The injuries have forced the team to dip deep into their pitching reserves. With Adam Warren entrenched as a late-inning setup man, the Yankees pulled both Vidal Nuno and David Phelps out of the bullpen and called up converted reliever Chase Whitley. Those three plus Masahiro Tanaka and Hiroki Kuroda have made up the Yankees’ rotation for about a month now. Needless to say, Nuno being third on the team in innings pitched (58) through 63 games was not part of the plan.
And yet, despite some ugly bumps in the road, the three replacement starters have actually done a pretty good job for the Yankees. At least on a rate basis. Here’s how the three have fared since moving into the rotation:
Starts | Innings | IP per Start | ERA | FIP | K% | BB% | Opp. OPS | |
---|---|---|---|---|---|---|---|---|
Nuno | 10 | 53.2 | 5.1 | 4.19 | 4.45 | 17.4% | 7.1% | 0.753 |
Phelps | 7 | 40 | 5.2 | 5.18 | 3.35 | 16.7% | 8.3% | 0.791 |
Whitley | 5 | 26 | 5.1 | 2.42 | 2.27 | 17.0% | 2.8% | 0.649 |
Total | 22 | 119.2 | 5.1 | 4.13 | 3.56 | 17.1% | 6.7% | 0.742 |
Phelps has taken a pounding his last three starts (18 runs in 17.2 innings), but, even with that, the three replacement starters have a 4.13 ERA and 3.56 FIP in 119.2 innings. That’s pretty good. The average AL starter has a 4.08 ERA and 3.92 FIP this season, so these guys are in the neighborhood of league average. League average is good! Especially when taking about a team’s sixth, seventh, and eighth starters.

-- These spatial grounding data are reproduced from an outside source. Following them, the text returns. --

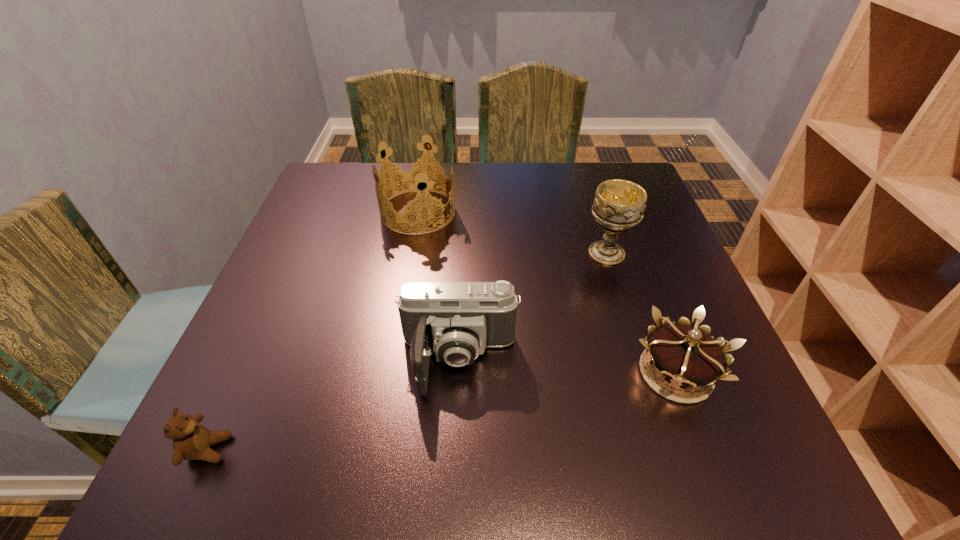
Where is `free space located at the front of the third tallest object with an open lens cover`? The image size is (960, 540). free space located at the front of the third tallest object with an open lens cover is located at coordinates (454, 471).

Where is `free location located 0.070m on the left of the right crown`? The width and height of the screenshot is (960, 540). free location located 0.070m on the left of the right crown is located at coordinates (587, 373).

You are a GUI agent. You are given a task and a screenshot of the screen. Output one action in this format:
    pyautogui.click(x=<x>, y=<y>)
    Task: Click on the free space located at the face of the leftmost object
    The width and height of the screenshot is (960, 540).
    Given the screenshot: What is the action you would take?
    pyautogui.click(x=338, y=449)

The height and width of the screenshot is (540, 960). I want to click on object present at the far edge, so click(x=413, y=174).

The height and width of the screenshot is (540, 960). What are the coordinates of `object at the near edge` in the screenshot? It's located at (191, 440).

At what (x,y) coordinates should I click in order to perform the action: click on object located at the left edge. Please return your answer as a coordinate pair (x, y). The image size is (960, 540). Looking at the image, I should click on (191, 440).

At what (x,y) coordinates should I click in order to perform the action: click on chalice that is at the right edge. Please return your answer as a coordinate pair (x, y). Image resolution: width=960 pixels, height=540 pixels. Looking at the image, I should click on coord(618,206).

At what (x,y) coordinates should I click in order to perform the action: click on crown present at the right edge. Please return your answer as a coordinate pair (x, y). The height and width of the screenshot is (540, 960). Looking at the image, I should click on (685, 355).

Locate an element on the screen. object that is at the near left corner is located at coordinates (191, 440).

The height and width of the screenshot is (540, 960). Find the location of `vacant space at the far edge`. vacant space at the far edge is located at coordinates (375, 207).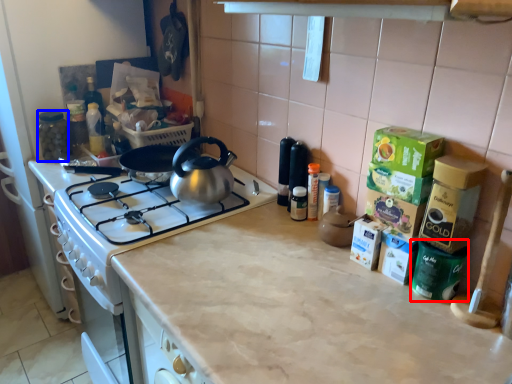
Question: Which object appears farthest to the camera in this image, appliance (highlighted by a red box) or appliance (highlighted by a blue box)?

Choices:
 (A) appliance
 (B) appliance

Answer: (B)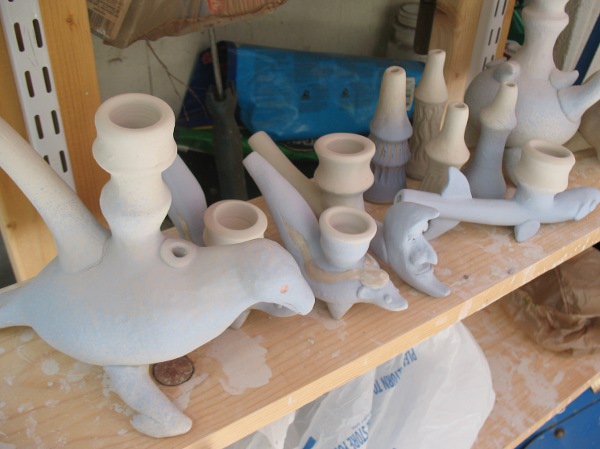
Look for how the shelf attaches to the wall in the image and show me where they are. Your answer should be formatted as a list of tuples, i.e. [(x1, y1), (x2, y2), ...], where each tuple contains the x and y coordinates of a point satisfying the conditions above.

[(43, 101), (490, 35)]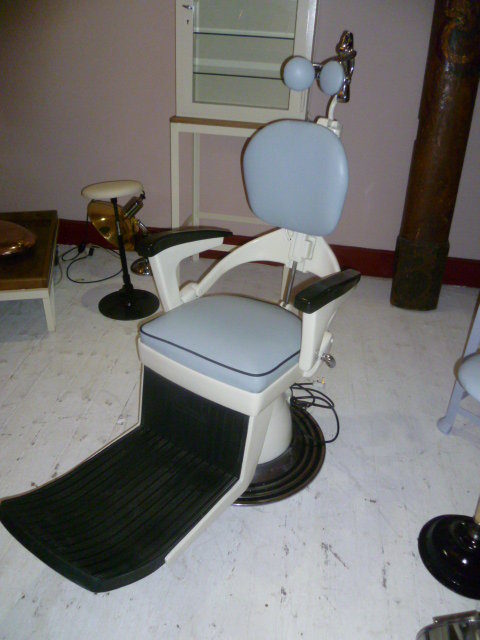
Where is `armrests`? The image size is (480, 640). armrests is located at coordinates (168, 244), (310, 296).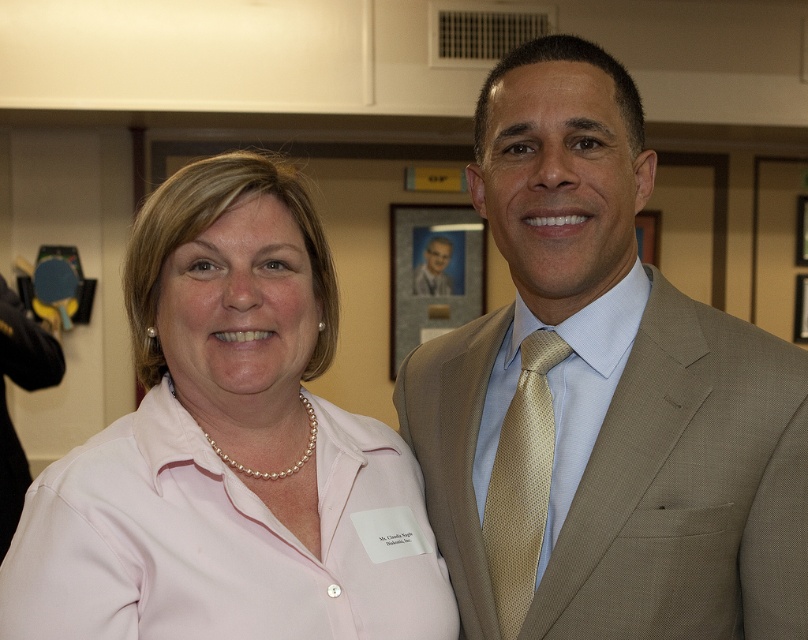
Question: Is tan textured suit at center further to camera compared to pink satin blouse at center?

Choices:
 (A) no
 (B) yes

Answer: (B)

Question: Which object is closer to the camera taking this photo?

Choices:
 (A) light blue shirt at center
 (B) pink satin blouse at center
 (C) tan textured suit at center

Answer: (B)

Question: Based on their relative distances, which object is nearer to the pink satin blouse at center?

Choices:
 (A) light blue shirt at center
 (B) tan textured suit at center
 (C) gold textured tie at right

Answer: (B)

Question: Can you confirm if tan textured suit at center is positioned to the right of pink satin blouse at center?

Choices:
 (A) yes
 (B) no

Answer: (A)

Question: Does tan textured suit at center appear over pink satin blouse at center?

Choices:
 (A) yes
 (B) no

Answer: (A)

Question: Estimate the real-world distances between objects in this image. Which object is farther from the pink satin blouse at center?

Choices:
 (A) tan textured suit at center
 (B) gold textured tie at right

Answer: (B)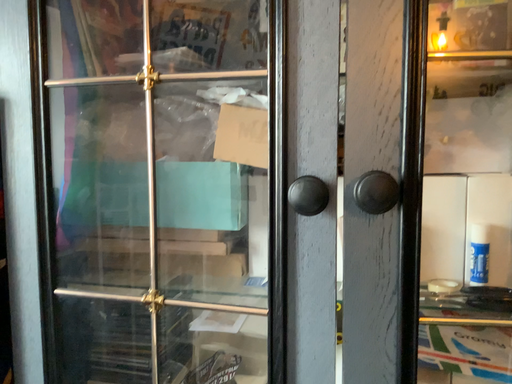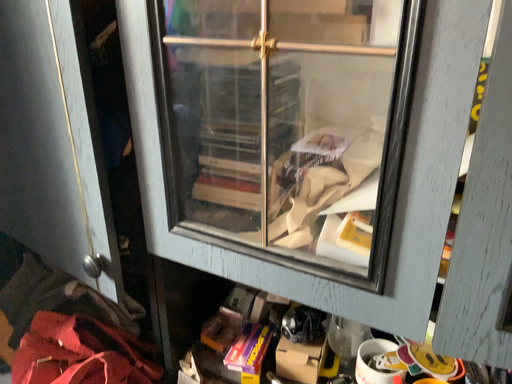
Question: Which way did the camera rotate in the video?

Choices:
 (A) rotated upward
 (B) rotated downward

Answer: (B)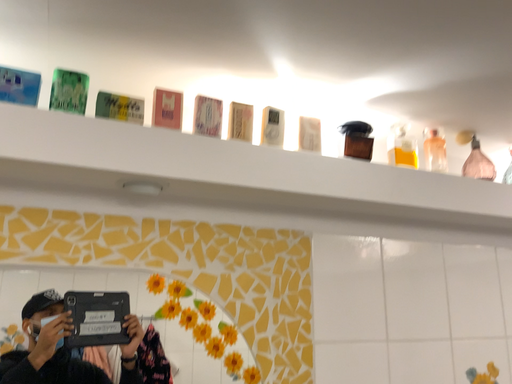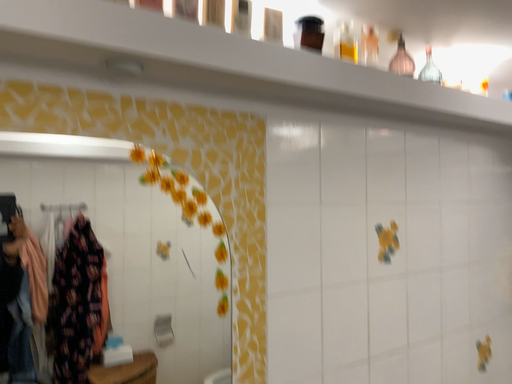
Question: How did the camera likely rotate when shooting the video?

Choices:
 (A) rotated left
 (B) rotated right

Answer: (B)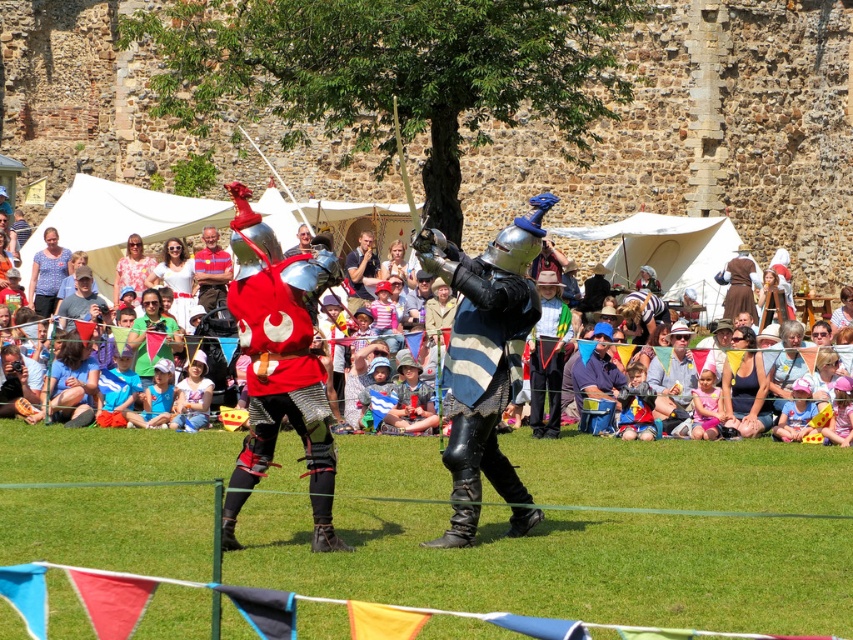
You are a knight in the medieval event and you see the shiny silver armor at center. If you want to move towards it from the left side of the image, which direction should you walk?

The shiny silver armor at center is located at point (485, 356), so you should walk towards the center of the image from the left side.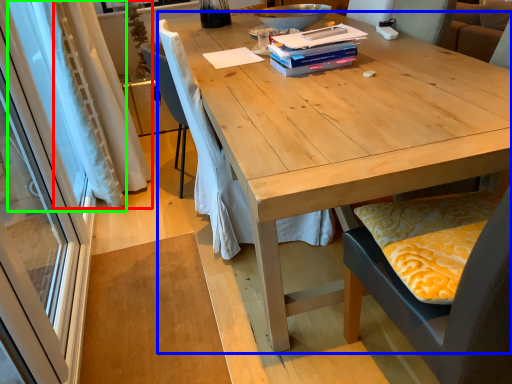
Question: Which object is the farthest from curtain (highlighted by a red box)? Choose among these: desk (highlighted by a blue box) or curtain (highlighted by a green box).

Choices:
 (A) desk
 (B) curtain

Answer: (A)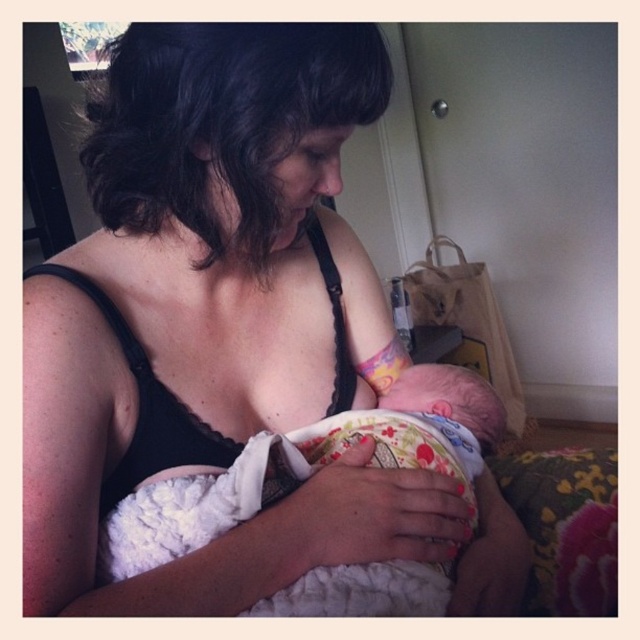
Question: Can you confirm if black lace tank top at center is bigger than fluffy white blanket at center?

Choices:
 (A) no
 (B) yes

Answer: (B)

Question: Among these points, which one is farthest from the camera?

Choices:
 (A) (204, 241)
 (B) (250, 444)

Answer: (A)

Question: Is black lace tank top at center behind fluffy white blanket at center?

Choices:
 (A) yes
 (B) no

Answer: (B)

Question: Is black lace tank top at center to the right of fluffy white blanket at center from the viewer's perspective?

Choices:
 (A) yes
 (B) no

Answer: (B)

Question: Which object is closer to the camera taking this photo?

Choices:
 (A) fluffy white blanket at center
 (B) black lace tank top at center

Answer: (B)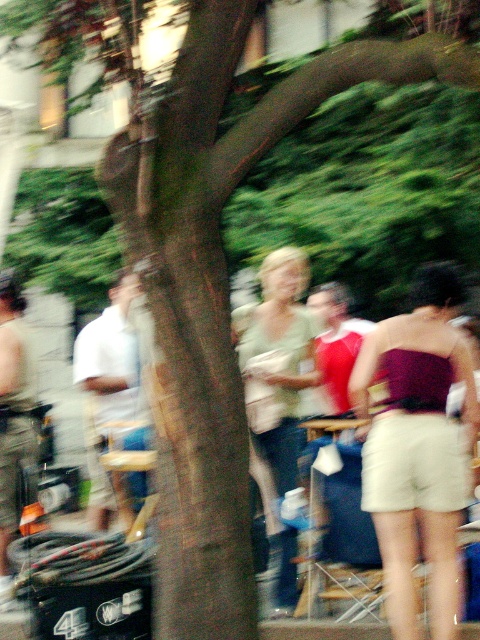
Question: Which point is closer to the camera?

Choices:
 (A) matte green shirt at center
 (B) maroon satin strapless top at center
 (C) white cotton shirt at left

Answer: (B)

Question: Can you confirm if maroon satin strapless top at center is smaller than white cotton shirt at left?

Choices:
 (A) yes
 (B) no

Answer: (A)

Question: Does matte green shirt at center have a greater width compared to white cotton shirt at left?

Choices:
 (A) no
 (B) yes

Answer: (A)

Question: Based on their relative distances, which object is farther from the matte green shirt at center?

Choices:
 (A) white cotton shirt at left
 (B) maroon satin strapless top at center

Answer: (A)

Question: Which object appears closest to the camera in this image?

Choices:
 (A) maroon satin strapless top at center
 (B) white cotton shirt at left
 (C) matte green shirt at center

Answer: (A)

Question: Does maroon satin strapless top at center appear under white cotton shirt at left?

Choices:
 (A) no
 (B) yes

Answer: (B)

The issue isn’t necessarily their performance on a rate basis. The problem is the third column in the table, their innings per start. (I guess that’s technically the fourth column. Whatever.) These three are barely averaging 5.1 innings per start, which is a total drain on the bullpen. In their 22 combined starts, they’ve failed complete six innings 14 times. They’ve failed to complete five innings six innings. On average, Joe Girardi has had to ask his bullpen to get 11 outs whenever these guys pitch. That’s too much. We’re talking about three rotation spots here.
The Yankees have gotten 343 innings out of their starters this season, ninth most out of 15 AL teams. Their relievers have thrown the fifth most innings at 191.2, primarily because these three are not taking the ball deep into the game. Part of that is simple ineffectiveness, part of it is getting stretched out (Nuno and Phelps had to build up their pitch count when they first moving into the rotation), and part of it is Girardi’s reluctance to let them face the opposing lineup a third time. It’s all understandable, but it doesn’t lessen the demand on the bullpen.
I’ve said this before but it’s worth repeating: with three five-and-fly starters in the rotation, the Yankees need a veteran long man Girardi can abuse. Someone he can use for 40 pitches one night, 25 the next, and 55 two nights after that. Alfredo Aceves was that guy for a little while, but he stunk and now it’s Wade LeBlanc. I love Jose Ramirez and want to see him get a chance as much as the next guy, but not under those circumstances. Let someone who doesn’t have a future in the organization deal with that workload. It sounds cruel, but that’s baseball. Aceves and LeBlanc aren’t stupid, they know this might be their last chance to stay in MLB, so they’ll take the ball whenever asked.
The Yankees have gotten generally solid work from Whitley, Phelps, and Nuno, and, more than anything, the best way the team can help them is by scoring more runs. Score some more runs and Girardi will probably be more open to letting them face the lineup a third time, sparing the bullpen a bit. (Remember, the team handled Pineda careful early in the season, so he won’t exactly soak up innings whenever he gets healthy.) It would be nice if these three guys could start recording another two or three outs per start, but, considering the circumstances, they’ve been solid. The rotation situation could have really spun out of control following the injuries. These guys didn’t let it.